Spinnenwege: Leimrutennacht
Der Engel steht auf rotem Karussell. Seine Füße in einer Pfütze. Nein, beinahe einer Schneewehe. Ganz gelb ist sie, als ob ein Hund…. Doch es riecht nach Patex. Weil ihm die Harfe so schwer ist und er alle Jahre wieder umzufallen droht. So kann er weiter seine Runden drehen zwischen Räuchermann, dem Nussknacker und sein Liedchen schnarren, das immer nur das eine ist: ‚Stille Nacht‘.
Dabei höre ich ganz deutlich, wie das Rotkehlchen zwischen Zweigen singt, der Kuckuck ruft. Und oben auf dem goldenen Stern sitzt ein Fasan. Die sind einfach mitgekommen, aus der Schonung, weil es hier schön und warm ist. Denn sie haben nur ganz kleine Augen und können nicht sehen, was ich sehe!
Vorsichtig klettere ich über den wackeligen Zaun, damit bloß nichts abbricht, vom Russisch Brot. Gretel schaut mich ängstlich an, ihre Zöpfe zittern sogar ein bisschen. Doch Hänsel nickt mir mutig zu, entschlossen und zeigt ganz langsam auf den Hirschfänger, der in seinem dicken Kniestrumpf steckt, dem linken.
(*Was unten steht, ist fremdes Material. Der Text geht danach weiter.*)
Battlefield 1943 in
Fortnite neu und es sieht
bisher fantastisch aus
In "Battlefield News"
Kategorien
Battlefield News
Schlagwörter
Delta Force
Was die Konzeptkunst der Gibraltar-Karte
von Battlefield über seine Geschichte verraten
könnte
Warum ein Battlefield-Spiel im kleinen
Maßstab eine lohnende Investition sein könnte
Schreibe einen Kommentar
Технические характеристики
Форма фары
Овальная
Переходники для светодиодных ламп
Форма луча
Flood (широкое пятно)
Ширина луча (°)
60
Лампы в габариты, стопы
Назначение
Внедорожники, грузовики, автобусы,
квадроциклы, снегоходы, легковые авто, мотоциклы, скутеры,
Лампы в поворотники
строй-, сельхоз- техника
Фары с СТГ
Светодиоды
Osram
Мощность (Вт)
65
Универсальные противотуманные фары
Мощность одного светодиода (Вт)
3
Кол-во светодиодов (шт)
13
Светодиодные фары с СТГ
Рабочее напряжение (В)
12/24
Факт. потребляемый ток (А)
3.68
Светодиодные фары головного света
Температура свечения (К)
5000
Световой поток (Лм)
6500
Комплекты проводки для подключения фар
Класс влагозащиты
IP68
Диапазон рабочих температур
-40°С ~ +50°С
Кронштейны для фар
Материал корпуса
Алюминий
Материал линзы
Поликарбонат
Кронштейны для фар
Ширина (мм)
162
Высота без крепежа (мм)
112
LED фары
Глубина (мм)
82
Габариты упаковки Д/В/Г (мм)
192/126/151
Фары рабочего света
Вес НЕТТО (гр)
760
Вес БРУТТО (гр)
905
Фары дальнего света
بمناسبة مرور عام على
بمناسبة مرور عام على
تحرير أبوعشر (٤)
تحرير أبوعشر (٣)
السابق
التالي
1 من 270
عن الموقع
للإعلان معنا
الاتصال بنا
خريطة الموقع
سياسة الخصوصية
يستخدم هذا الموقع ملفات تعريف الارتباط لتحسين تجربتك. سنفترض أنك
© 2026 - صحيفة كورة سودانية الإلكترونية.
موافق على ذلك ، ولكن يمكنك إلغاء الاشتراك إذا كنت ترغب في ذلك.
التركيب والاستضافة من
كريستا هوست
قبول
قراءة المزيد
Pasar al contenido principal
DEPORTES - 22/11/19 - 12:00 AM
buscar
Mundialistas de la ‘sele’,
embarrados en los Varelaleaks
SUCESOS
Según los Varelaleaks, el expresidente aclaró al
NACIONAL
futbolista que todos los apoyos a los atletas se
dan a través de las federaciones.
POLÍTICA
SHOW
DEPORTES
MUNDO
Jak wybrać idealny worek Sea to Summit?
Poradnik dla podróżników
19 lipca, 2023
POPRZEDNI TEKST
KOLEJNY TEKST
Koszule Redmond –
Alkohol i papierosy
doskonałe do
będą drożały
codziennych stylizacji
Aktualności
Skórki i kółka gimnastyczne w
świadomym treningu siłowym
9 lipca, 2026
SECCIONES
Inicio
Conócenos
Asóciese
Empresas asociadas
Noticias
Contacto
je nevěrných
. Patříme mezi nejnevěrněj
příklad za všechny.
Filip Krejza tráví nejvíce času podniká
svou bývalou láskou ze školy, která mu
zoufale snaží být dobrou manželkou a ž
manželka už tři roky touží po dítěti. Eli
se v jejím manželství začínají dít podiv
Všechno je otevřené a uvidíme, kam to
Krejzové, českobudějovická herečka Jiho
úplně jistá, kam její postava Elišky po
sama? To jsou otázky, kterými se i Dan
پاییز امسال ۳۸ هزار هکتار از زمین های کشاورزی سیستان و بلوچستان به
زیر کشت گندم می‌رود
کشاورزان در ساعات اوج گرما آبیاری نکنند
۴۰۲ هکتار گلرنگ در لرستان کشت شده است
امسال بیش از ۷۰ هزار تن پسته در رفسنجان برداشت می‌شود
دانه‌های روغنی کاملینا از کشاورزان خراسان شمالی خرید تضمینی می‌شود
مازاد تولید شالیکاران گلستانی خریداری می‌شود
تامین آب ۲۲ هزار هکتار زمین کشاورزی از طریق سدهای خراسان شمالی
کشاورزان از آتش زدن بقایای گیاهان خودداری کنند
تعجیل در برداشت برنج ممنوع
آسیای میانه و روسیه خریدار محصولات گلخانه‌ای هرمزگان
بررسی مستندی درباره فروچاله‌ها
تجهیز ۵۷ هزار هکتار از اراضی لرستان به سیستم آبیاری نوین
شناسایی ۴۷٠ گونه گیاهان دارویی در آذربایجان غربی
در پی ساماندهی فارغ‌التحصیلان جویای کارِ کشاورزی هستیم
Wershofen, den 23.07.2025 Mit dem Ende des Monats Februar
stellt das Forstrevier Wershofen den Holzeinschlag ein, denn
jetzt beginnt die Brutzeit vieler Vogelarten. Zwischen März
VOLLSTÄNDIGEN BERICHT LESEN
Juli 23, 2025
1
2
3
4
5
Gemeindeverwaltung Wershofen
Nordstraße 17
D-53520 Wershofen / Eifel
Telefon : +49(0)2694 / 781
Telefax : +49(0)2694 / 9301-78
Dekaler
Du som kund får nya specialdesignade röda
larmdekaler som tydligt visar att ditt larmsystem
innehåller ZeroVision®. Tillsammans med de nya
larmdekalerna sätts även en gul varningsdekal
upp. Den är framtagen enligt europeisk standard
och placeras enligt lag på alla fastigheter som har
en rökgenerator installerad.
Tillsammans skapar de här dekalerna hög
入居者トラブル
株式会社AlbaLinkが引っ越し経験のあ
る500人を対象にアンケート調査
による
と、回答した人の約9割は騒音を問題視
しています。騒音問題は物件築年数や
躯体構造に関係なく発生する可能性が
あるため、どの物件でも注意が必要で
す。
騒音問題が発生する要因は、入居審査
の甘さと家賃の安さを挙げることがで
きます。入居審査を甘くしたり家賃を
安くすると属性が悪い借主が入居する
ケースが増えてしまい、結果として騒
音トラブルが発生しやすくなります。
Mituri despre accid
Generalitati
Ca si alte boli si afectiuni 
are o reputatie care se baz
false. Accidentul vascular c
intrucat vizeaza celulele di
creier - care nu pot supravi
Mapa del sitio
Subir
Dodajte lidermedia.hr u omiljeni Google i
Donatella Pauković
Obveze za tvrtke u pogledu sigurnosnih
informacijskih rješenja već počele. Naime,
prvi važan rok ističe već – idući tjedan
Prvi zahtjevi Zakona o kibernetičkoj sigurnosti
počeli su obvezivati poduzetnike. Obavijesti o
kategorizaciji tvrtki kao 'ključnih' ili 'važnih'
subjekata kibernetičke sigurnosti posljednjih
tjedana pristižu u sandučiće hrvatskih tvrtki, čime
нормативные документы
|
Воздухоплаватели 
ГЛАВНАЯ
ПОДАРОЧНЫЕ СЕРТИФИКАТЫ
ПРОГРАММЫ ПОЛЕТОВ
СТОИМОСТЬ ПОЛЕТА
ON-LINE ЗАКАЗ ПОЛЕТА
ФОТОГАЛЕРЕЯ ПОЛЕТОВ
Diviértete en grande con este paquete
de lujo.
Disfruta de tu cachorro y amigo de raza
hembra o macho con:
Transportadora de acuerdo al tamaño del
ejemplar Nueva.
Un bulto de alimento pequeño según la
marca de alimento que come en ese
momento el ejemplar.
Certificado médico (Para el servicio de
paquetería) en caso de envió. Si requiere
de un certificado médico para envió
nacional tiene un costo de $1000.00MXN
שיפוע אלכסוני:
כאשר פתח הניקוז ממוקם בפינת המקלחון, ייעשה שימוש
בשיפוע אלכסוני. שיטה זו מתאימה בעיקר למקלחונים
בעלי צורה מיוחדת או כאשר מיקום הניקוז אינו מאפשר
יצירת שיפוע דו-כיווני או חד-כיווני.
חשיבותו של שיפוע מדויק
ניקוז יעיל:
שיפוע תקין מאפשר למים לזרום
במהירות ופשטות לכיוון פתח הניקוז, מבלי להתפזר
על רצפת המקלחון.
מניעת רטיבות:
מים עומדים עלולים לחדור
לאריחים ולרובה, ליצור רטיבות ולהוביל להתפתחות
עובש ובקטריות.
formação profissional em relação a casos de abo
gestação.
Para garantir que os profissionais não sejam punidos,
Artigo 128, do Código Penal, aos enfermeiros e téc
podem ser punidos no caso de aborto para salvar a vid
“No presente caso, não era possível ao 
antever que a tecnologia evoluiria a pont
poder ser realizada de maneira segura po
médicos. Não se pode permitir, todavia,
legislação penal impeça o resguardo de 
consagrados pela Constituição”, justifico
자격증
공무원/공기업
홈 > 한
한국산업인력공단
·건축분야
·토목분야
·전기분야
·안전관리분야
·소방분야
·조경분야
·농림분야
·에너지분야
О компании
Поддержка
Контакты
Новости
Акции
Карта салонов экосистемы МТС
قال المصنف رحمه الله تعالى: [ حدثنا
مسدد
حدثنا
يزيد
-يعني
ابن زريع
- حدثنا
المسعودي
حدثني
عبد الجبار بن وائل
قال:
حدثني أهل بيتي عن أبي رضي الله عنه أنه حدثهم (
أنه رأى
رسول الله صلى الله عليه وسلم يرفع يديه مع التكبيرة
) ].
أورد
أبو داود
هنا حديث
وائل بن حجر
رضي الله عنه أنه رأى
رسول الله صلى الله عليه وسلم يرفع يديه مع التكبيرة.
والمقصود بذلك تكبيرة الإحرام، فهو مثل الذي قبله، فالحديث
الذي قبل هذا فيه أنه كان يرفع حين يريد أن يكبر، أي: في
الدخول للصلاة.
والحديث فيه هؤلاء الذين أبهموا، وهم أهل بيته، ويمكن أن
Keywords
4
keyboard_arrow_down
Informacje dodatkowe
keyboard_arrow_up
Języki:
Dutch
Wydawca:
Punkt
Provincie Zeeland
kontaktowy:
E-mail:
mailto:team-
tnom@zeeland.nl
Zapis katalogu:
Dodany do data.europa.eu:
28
Das schaffen wir, auch wenn ich unbewaffnet bin. Denn ich habe ja die Kerze.
Da greift der Engel plötzlich in die Saiten. Und der mit der Flöte und der mit der Geige fangen ebenso auf einmal an, wie wild zu spielen. ‚Stille Nacht!‘. Viel schneller als sonst. Und ich – stecke fest. Bin kleben geblieben im Zuckerguss bei den Büschen aus Marzipan. Blödes Gestrüpp, obwohl sich Mutti immer sehr Mühe damit macht.
Schon huscht mir ihr Atem durchs Haar, die Kerze aus. Knotige Finger folgen, zerren mich quer durch Liebesperlen, Geleekringel, Dominosteine. Ab in den Spekulatiusstall, bewacht von einem Stutenkerl. Durch seine Beine hindurch sehe ich, wie sich Hänsel und Gretel aus dem Staub machen. Sie wollen bestimmt Hilfe holen, sage ich mir seitdem jeden Abend, jeden Morgen.